Member of the Tennessee Senate from the 4th district
- In office January 9, 2017 – January 14, 2025
- Preceded by: Ron Ramsey
- Succeeded by: Bobby Harshbarger

Member of the Tennessee House of Representatives from the 1st district
- In office January 9, 2007 – January 2017
- Preceded by: Steve Godsey
- Succeeded by: John Crawford

Personal details
- Born: June 26, 1961 (age 65) Royal Oak, Michigan, U.S.
- Party: Republican
- Spouse: Lisa Lundberg
- Children: Samantha Nelson
- Occupation: Public Relations
- Website: State Page

= Jon Lundberg =

American politician

Jon C. Lundberg (born June 26, 1961) is an American politician who served as a Republican member of the Tennessee State Senate for the 4th district. He was first elected to the 105th Tennessee General Assembly (2007–2008). He served as deputy speaker of the Senate and first vice chairman of the Education Committee, a member of the Finance and Judiciary Committee. In the House, he was chairman of the Civil Justice Committee, the Commerce Subcommittee, a member of the Civil Justice Subcommittee, a member of the Insurance and Banking Committee, and a member of the Calendar and Rules Committee. He also served in leadership as the Republican floor leader.

Data entries:
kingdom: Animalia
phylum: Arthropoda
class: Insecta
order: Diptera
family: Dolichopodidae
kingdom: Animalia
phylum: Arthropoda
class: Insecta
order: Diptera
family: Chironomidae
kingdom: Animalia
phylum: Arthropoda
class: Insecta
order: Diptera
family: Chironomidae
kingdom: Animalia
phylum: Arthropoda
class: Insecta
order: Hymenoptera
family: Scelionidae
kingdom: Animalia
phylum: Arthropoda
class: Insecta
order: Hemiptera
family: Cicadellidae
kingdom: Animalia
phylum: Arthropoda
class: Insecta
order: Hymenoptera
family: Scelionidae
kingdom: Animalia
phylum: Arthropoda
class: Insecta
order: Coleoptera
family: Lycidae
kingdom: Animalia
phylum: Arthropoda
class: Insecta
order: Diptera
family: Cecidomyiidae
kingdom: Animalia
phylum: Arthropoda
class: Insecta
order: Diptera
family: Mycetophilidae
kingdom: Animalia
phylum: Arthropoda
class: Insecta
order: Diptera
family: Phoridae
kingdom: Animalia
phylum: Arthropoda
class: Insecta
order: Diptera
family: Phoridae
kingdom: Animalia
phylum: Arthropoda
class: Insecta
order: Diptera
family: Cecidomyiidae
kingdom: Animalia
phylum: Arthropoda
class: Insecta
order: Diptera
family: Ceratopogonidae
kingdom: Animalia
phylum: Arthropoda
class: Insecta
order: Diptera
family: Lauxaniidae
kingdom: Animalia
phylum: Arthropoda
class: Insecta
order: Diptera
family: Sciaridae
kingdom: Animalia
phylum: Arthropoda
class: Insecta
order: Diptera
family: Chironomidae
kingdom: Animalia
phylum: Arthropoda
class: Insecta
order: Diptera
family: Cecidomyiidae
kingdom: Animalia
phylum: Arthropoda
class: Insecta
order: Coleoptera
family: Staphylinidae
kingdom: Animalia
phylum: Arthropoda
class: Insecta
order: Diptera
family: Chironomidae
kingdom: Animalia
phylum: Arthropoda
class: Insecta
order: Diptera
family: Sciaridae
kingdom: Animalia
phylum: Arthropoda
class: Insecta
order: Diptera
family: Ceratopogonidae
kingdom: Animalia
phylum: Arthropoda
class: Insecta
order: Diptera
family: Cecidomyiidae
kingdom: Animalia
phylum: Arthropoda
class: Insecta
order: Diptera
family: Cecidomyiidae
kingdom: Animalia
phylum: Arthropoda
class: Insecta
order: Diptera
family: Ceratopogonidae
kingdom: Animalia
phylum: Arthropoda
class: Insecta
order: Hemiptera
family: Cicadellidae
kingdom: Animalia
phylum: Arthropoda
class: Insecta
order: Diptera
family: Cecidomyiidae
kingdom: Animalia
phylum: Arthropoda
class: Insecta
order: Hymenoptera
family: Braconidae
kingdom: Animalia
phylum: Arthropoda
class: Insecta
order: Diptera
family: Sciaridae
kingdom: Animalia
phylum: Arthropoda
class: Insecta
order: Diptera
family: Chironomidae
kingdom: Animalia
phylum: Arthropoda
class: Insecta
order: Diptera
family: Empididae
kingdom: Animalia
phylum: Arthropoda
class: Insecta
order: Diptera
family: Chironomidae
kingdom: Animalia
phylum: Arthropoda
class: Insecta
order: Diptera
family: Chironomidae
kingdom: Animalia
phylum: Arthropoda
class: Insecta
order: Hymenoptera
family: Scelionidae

• **Exercise task**: Continue the article on Jon Lundberg from its last sentence.

• **Result of the task**:
Following the statement from then Lt. Governor Ron Ramsey that he would not seek reelection, Lundberg announced his bid for the Lt. Governor's Senate seat on March 18, 2016. Lundberg won a four-way primary by more than 55% on August 4, 2016, and went on to win the general election November 8, 2016.

In 2020, Lundberg won re-election to the 4th Senate district in the general election by nearly 80%. Lunderberg lost his primary election by four points in 2024.

==Education and career==
Lundberg graduated from the University of Southern Colorado (now known as Colorado State University Pueblo) with a bachelor's degree in communications. He attended graduate school at Wichita State University. He is a retired captain in the United States Navy Reserve, and he served on the board of Highlands Bankshares and Highlands Union Bank and the Tennessee Supreme Court Board of Professional Responsibility. His community service includes membership in the Bristol, Kingsport, and Johnson City Chambers of Commerce, prior service on the board of the Bristol Chamber of Commerce, Bristol Rotary Club, Thomas Green Lecture Series, King College President's Roundtable, past president of the Tri-Cities Chapter of the Public Relations Society of America, and vice president of the Rocky Mount Living History Museum. Jon Lundberg works in public relations.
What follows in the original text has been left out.